Así, diga lo que diga este martes ante la comisión de secretos oficiales del Congreso, Saiz tiene que marcharse: la Casa en la madrileña Cuesta de las Perdices es un hervidero, un tumulto, el ejemplo de un levantamiento contra una autoridad que no está ejerciendo bien su papel. Y, aunque se persiga a quien hable con un periodista aplicándole máquinas de la verdad y amenazas de despido, lo cierto es que las informaciones que se filtran sobre la situación interna en un edificio que, solamente en Madrid, cuenta con más de mil empleados, son constantes y crecientemente alarmantes: afectan al buen funcionamiento del Centro y a su credibilidad con los colegas de otros países.
Los servicios de inteligencia de una nación potente deben funcionar en el silencio, la discreción, la eficacia y con una cadena de mando razonable y bien engrasada. Si no, corren el riesgo de despertar la desconfianza de los nacionales y los recelos de otros servicios de información, que en teoría deberían compartir secretos importantes con los españoles.

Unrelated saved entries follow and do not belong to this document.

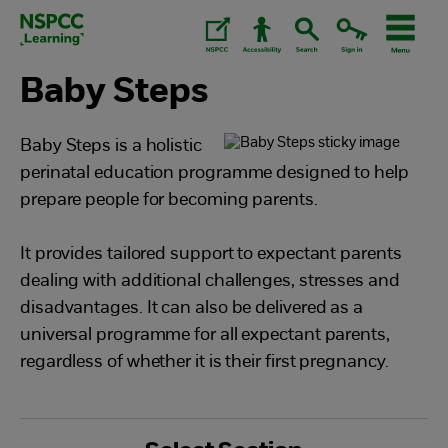
Skip
to
content.
Baby Steps
Baby Steps is a holistic
perinatal education programme designed to help
prepare people for becoming parents.
It provides tailored support to expectant parents
dealing with additional challenges, stresses and
disadvantages. It can also be delivered as a
universal programme for all expectant parents,
regardless of whether it is their first pregnancy.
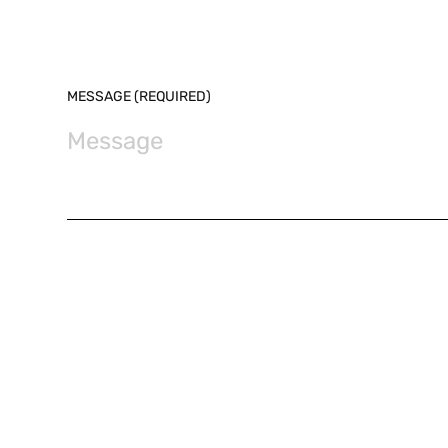
MESSAGE (REQUIRED)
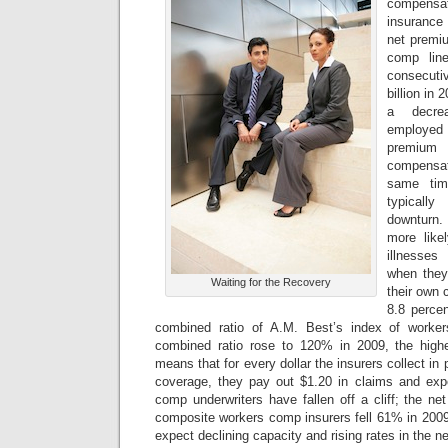
compensat
insurance 
net premiu
comp line
consecutiv
billion in 
a decre
employed 
premium
compensa
same tim
typicall
downturn
more likel
illnesses
when they
Waiting for the Recovery
their own c
8.8 percen
combined ratio of A.M. Best’s index of worke
combined ratio rose to 120% in 2009, the highe
means that for every dollar the insurers collect i
coverage, they pay out $1.20 in claims and expe
comp underwriters have fallen off a cliff; the n
composite workers comp insurers fell 61% in 200
expect declining capacity and rising rates in the ne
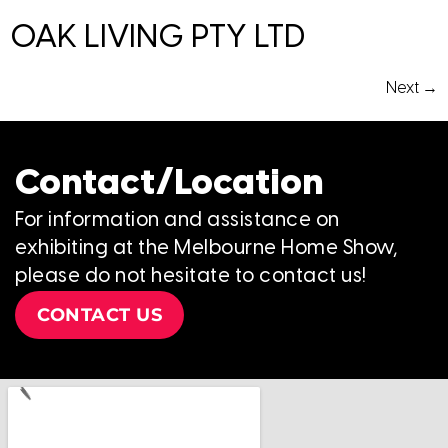
OAK LIVING PTY LTD
Next
→
Contact/Location
For information and assistance on
exhibiting at the Melbourne Home Show,
please do not hesitate to contact us!
CONTACT US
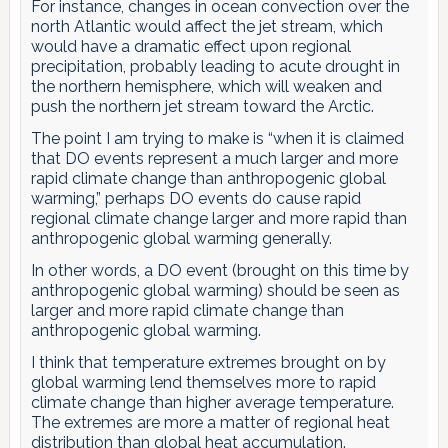
For instance, changes in ocean convection over the
north Atlantic would affect the jet stream, which
would have a dramatic effect upon regional
precipitation, probably leading to acute drought in
the northern hemisphere, which will weaken and
push the northern jet stream toward the Arctic.
The point I am trying to make is “when it is claimed
that DO events represent a much larger and more
rapid climate change than anthropogenic global
warming,” perhaps DO events do cause rapid
regional climate change larger and more rapid than
anthropogenic global warming generally.
In other words, a DO event (brought on this time by
anthropogenic global warming) should be seen as
larger and more rapid climate change than
anthropogenic global warming.
I think that temperature extremes brought on by
global warming lend themselves more to rapid
climate change than higher average temperature.
The extremes are more a matter of regional heat
distribution than global heat accumulation.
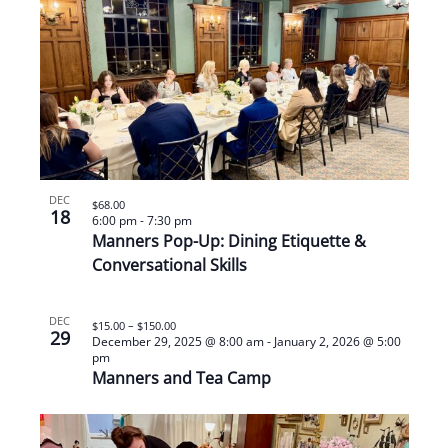
DEC
$68.00
18
6:00 pm
-
7:30 pm
Manners Pop-Up: Dining Etiquette &
Conversational Skills
DEC
$15.00 – $150.00
29
December 29, 2025 @ 8:00 am
-
January 2, 2026 @ 5:00
pm
Manners and Tea Camp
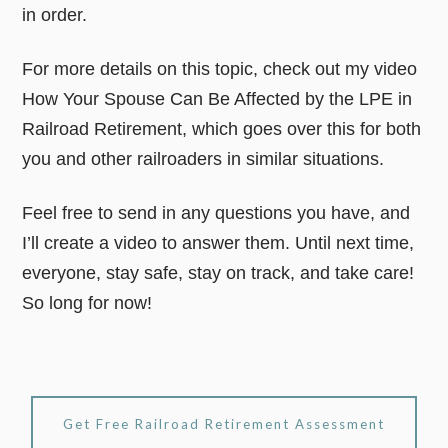
in order.
For more details on this topic, check out my video
How Your Spouse Can Be Affected by the LPE in
Railroad Retirement, which goes over this for both
you and other railroaders in similar situations.
Feel free to send in any questions you have, and
I’ll create a video to answer them. Until next time,
everyone, stay safe, stay on track, and take care!
So long for now!
Get Free Railroad Retirement Assessment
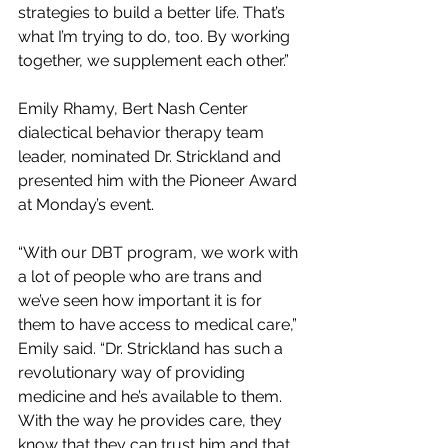
strategies to build a better life. That’s 
what I’m trying to do, too. By working 
together, we supplement each other.”
Emily Rhamy, Bert Nash Center 
dialectical behavior therapy team 
leader, nominated Dr. Strickland and 
presented him with the Pioneer Award 
at Monday’s event.
“With our DBT program, we work with 
a lot of people who are trans and 
we’ve seen how important it is for 
them to have access to medical care,” 
Emily said. “Dr. Strickland has such a 
revolutionary way of providing 
medicine and he’s available to them. 
With the way he provides care, they 
know that they can trust him and that 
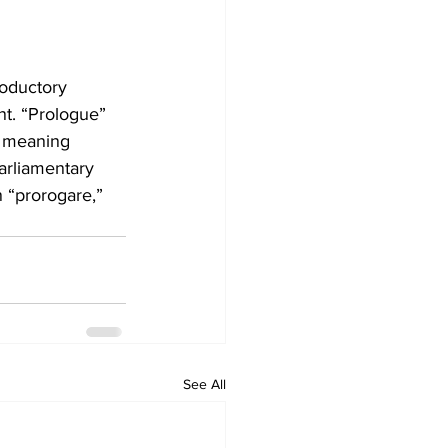
roductory 
nt. “Prologue” 
” meaning 
parliamentary 
 “prorogare,” 
See All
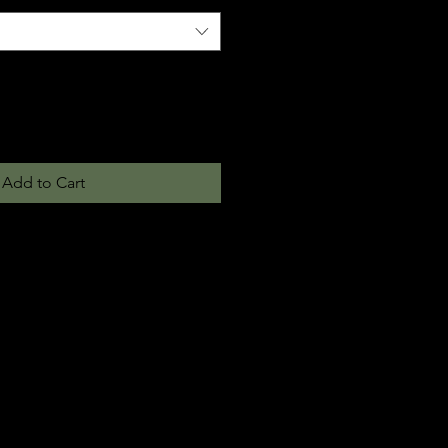
Add to Cart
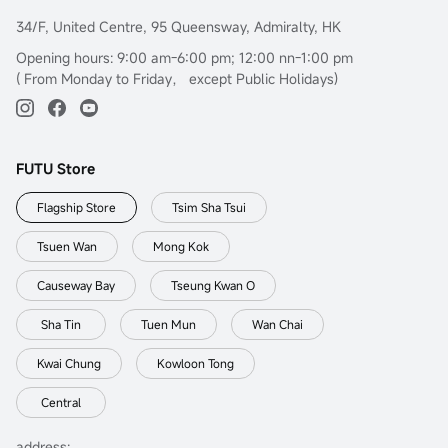
34/F, United Centre, 95 Queensway, Admiralty, HK
Opening hours: 9:00 am-6:00 pm; 12:00 nn-1:00 pm
( From Monday to Friday， except Public Holidays)
FUTU Store
Flagship Store
Tsim Sha Tsui
Tsuen Wan
Mong Kok
Causeway Bay
Tseung Kwan O
Sha Tin
Tuen Mun
Wan Chai
Kwai Chung
Kowloon Tong
Central
address:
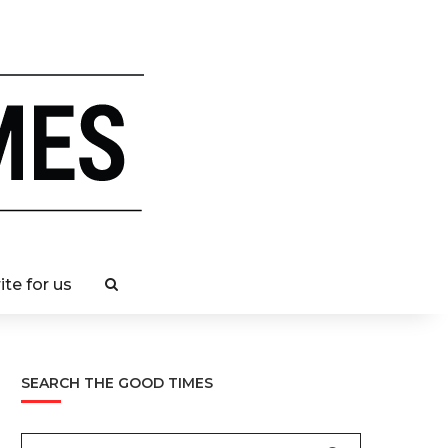
ite for us
SEARCH THE GOOD TIMES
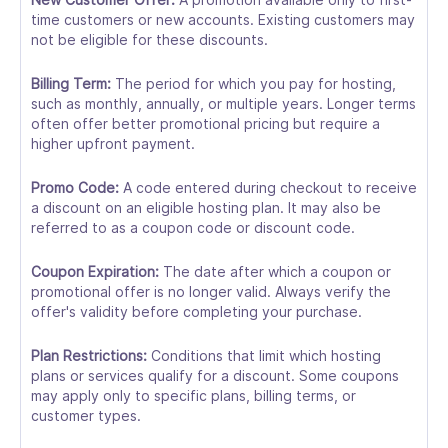
time customers or new accounts. Existing customers may
not be eligible for these discounts.
Billing Term:
The period for which you pay for hosting,
such as monthly, annually, or multiple years. Longer terms
often offer better promotional pricing but require a
higher upfront payment.
Promo Code:
A code entered during checkout to receive
a discount on an eligible hosting plan. It may also be
referred to as a coupon code or discount code.
Coupon Expiration:
The date after which a coupon or
promotional offer is no longer valid. Always verify the
offer's validity before completing your purchase.
Plan Restrictions:
Conditions that limit which hosting
plans or services qualify for a discount. Some coupons
may apply only to specific plans, billing terms, or
customer types.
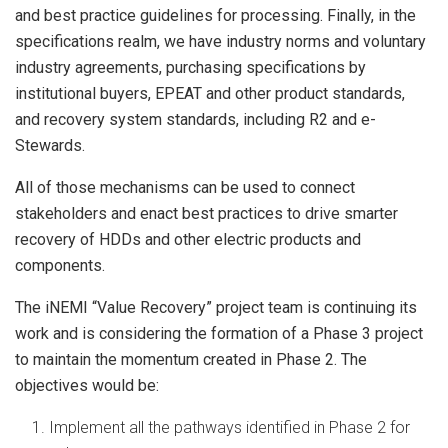
and best practice guidelines for processing. Finally, in the
specifications realm, we have industry norms and voluntary
industry agreements, purchasing specifications by
institutional buyers, EPEAT and other product standards,
and recovery system standards, including R2 and e-
Stewards.
All of those mechanisms can be used to connect
stakeholders and enact best practices to drive smarter
recovery of HDDs and other electric products and
components.
The iNEMI “Value Recovery” project team is continuing its
work and is considering the formation of a Phase 3 project
to maintain the momentum created in Phase 2. The
objectives would be:
Implement all the pathways identified in Phase 2 for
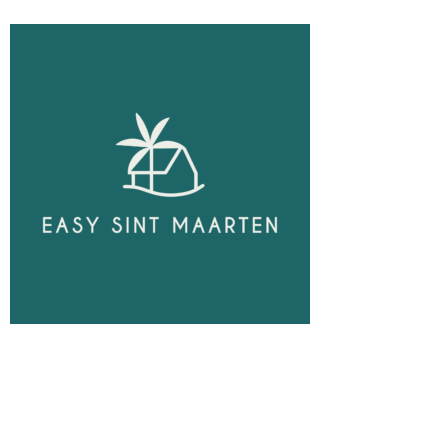
Unlock
Opportunities!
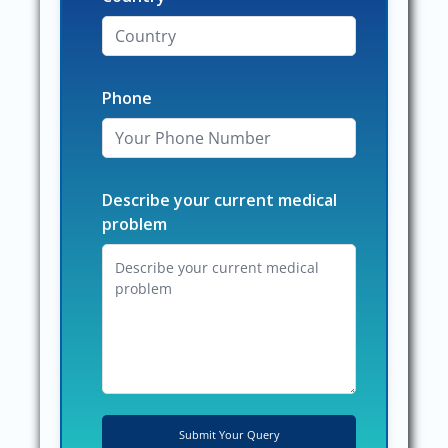
Phone
Describe your current medical
problem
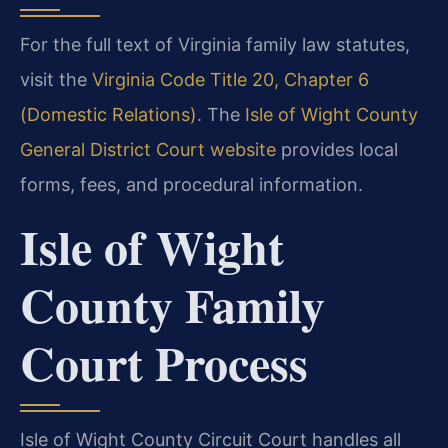
For the full text of Virginia family law statutes,
visit the
Virginia Code Title 20, Chapter 6
(Domestic Relations)
. The
Isle of Wight County
General District Court website
provides local
forms, fees, and procedural information.
Isle of Wight
County Family
Court Process
Isle of Wight County Circuit Court handles all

Y, menos aún, deben unos servicios de información provocar la risa y la mofa del personal: en el CNI no hay ni mortadelos, ni filemones, ni anacletos-agentes secretos, ni superagentes Smart. Solamente hay un director que nunca debería haber sido nombrado para el cargo y, menos aún, haber sido renovado el pasado mes de marzo, contradiciendo claramente el espíritu de la ley. Ese director tiene que irse, y confiemos en que quien puede, y debe, sustituirlo no se enroque en el sostenella y no enmendalla tan propio de nuestros gobernantes.